Transformers are one of the crucial building blocks of modern day NLP. There has been much confusion on them, even though thousands of blog posts, animations exist. I finally clarified my understanding after a short 5 minute conversation!
So here is my brief, opinionated explanation of a transformer!
Transfomer:
- Is a parallelizable, and efficient way of performing neural language modelling
- Dispenses with RNNs; uses only attention
- Is non-autoregressive, and autoregressive
Because of those last two points, the architecture deals with inputs in a very special way!
Input: an entire sequence at once. Unlike an RNN, tokens are NOT fed one-by-one! For this reason, we do require a positional encoding!

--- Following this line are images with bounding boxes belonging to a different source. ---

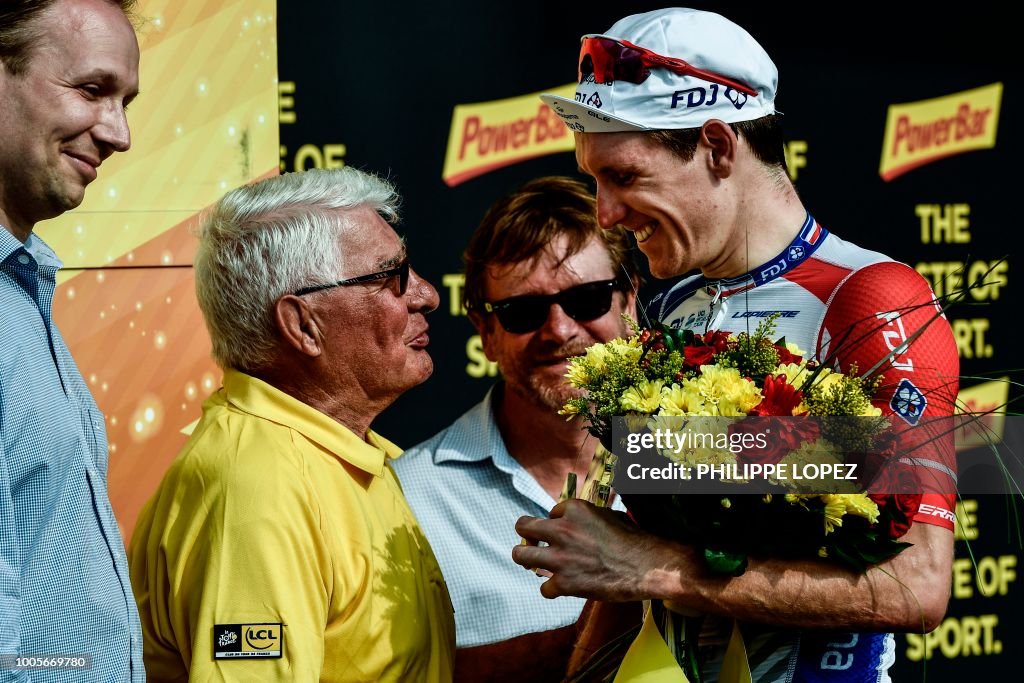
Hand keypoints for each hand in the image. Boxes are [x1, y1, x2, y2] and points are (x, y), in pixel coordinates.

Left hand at [512, 499, 685, 600]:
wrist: (646, 566)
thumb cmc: (633, 539)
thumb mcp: (608, 515)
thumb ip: (586, 517)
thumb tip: (577, 522)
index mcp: (574, 509)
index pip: (551, 513)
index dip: (556, 522)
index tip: (565, 531)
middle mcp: (561, 530)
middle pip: (523, 527)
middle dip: (526, 533)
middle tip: (531, 541)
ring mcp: (560, 557)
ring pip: (521, 555)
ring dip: (526, 558)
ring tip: (530, 562)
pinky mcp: (564, 583)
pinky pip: (544, 587)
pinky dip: (552, 588)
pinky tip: (561, 587)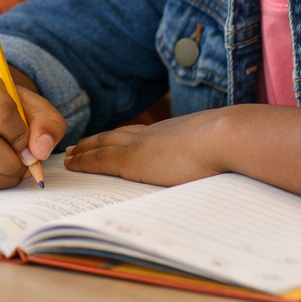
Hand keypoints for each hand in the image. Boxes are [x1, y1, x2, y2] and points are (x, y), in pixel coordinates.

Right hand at [0, 72, 65, 189]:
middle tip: (24, 165)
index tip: (30, 146)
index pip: (1, 113)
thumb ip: (48, 125)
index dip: (21, 137)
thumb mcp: (36, 110)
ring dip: (3, 178)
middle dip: (12, 163)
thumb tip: (40, 151)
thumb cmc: (12, 112)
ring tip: (14, 171)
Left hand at [64, 110, 229, 185]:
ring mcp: (140, 146)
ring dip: (84, 150)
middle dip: (95, 142)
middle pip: (115, 136)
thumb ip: (212, 157)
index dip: (121, 137)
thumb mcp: (219, 150)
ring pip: (102, 145)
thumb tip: (221, 168)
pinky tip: (71, 164)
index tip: (109, 140)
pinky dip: (83, 162)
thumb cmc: (232, 147)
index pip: (140, 134)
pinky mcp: (131, 161)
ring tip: (69, 154)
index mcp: (172, 133)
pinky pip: (99, 160)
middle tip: (76, 147)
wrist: (227, 138)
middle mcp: (152, 135)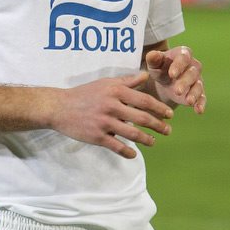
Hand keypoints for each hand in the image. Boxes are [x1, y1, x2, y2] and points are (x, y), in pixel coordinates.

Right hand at [54, 72, 174, 158]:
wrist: (59, 107)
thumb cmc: (85, 93)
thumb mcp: (105, 83)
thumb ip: (126, 81)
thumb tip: (146, 76)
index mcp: (115, 91)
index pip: (144, 100)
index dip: (159, 108)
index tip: (170, 115)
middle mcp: (112, 106)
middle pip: (142, 118)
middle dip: (158, 125)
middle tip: (168, 130)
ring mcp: (105, 122)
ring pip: (133, 134)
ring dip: (147, 139)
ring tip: (153, 142)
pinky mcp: (97, 136)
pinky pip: (117, 146)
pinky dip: (128, 152)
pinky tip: (134, 153)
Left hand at [145, 46, 205, 113]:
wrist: (164, 80)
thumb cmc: (159, 68)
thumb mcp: (154, 63)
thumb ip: (153, 59)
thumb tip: (152, 55)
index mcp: (183, 54)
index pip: (183, 57)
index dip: (179, 65)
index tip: (171, 74)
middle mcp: (193, 66)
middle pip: (192, 73)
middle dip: (185, 82)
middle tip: (177, 91)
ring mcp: (197, 79)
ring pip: (198, 86)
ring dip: (194, 94)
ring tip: (189, 101)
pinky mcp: (199, 92)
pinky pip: (202, 97)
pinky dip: (201, 104)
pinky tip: (199, 110)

Output: A single token. The transformer will look at the entire input sequence, as well as the previous words that it decoded/generated. This means that it is non-autoregressive in the input sequence; it can operate on the entire sequence at once. Hence why it requires an entire input sequence
Some notes: During training, it can be trained in a very rapid way. Since most models are generally trained using teacher forcing anyways, we actually do not care about what tokens the transformer previously generated. Hence, during training time, we are essentially just maximizing the probability of producing a specific token (the next one, at time step t) conditioned on the input sequence, and the groud truth decoded output sequence 0 to t-1 , which are provided. This is where the causal triangular masking comes into play; where we hide the output from next step of the transformer; this is so we can train quickly (in a batched fashion; without waiting for the transformer to decode itself). Note this is also why we have an output positional embedding! This is so the transformer is able to correctly make sense of the ordering of its tokens.
However, during testing/inference/generation, it must be trained in a slow, autoregressive fashion. This is because here, we do not have access to the ground truth tokens! In order to generate N tokens, we must run N forward passes (of the decoder; we can cache the model when run on the input sequence). This is similar to how a regular seq2seq model generates, as it moves the sliding window left to right. (kind of; depending on the architecture, a seq2seq can also ‘just’ require N passes of the decoder)
We have all the regular generation details when running the forward pass of the decoder: it is a function $d(xt, h{t-1})$, which takes in the previous token just generated, and the previous hidden state(s) and then generates the output probabilities for the next token. Then, we run some max or other discrete to get the actual token generated at that timestep, and then we feed it in to the decoder at the next time step (probably going through a positional encoding as well)
Commentary: Humans do not necessarily read exactly left to right. There is evidence that we do some type of convolution/high level scan of the words, at a high level, and then we go into more detail/precision (character by character) when we need. This could be another research idea too! (Hierarchical NLP)
Deep fake text generation has the potential to change the world in the future. We can solve this problem, via occupying the gap!
Recall the steps to writing the proposal Overall, yesterday I learnt a lot of stuff! Went to the RL talk (on hierarchical reinforcement learning; where we have multiple agents each responsible for a single task; constrained state space, but shared action space), and then also went to the ARIA, where had great discussions with Pricing Optimization, Transformer, and the RL project.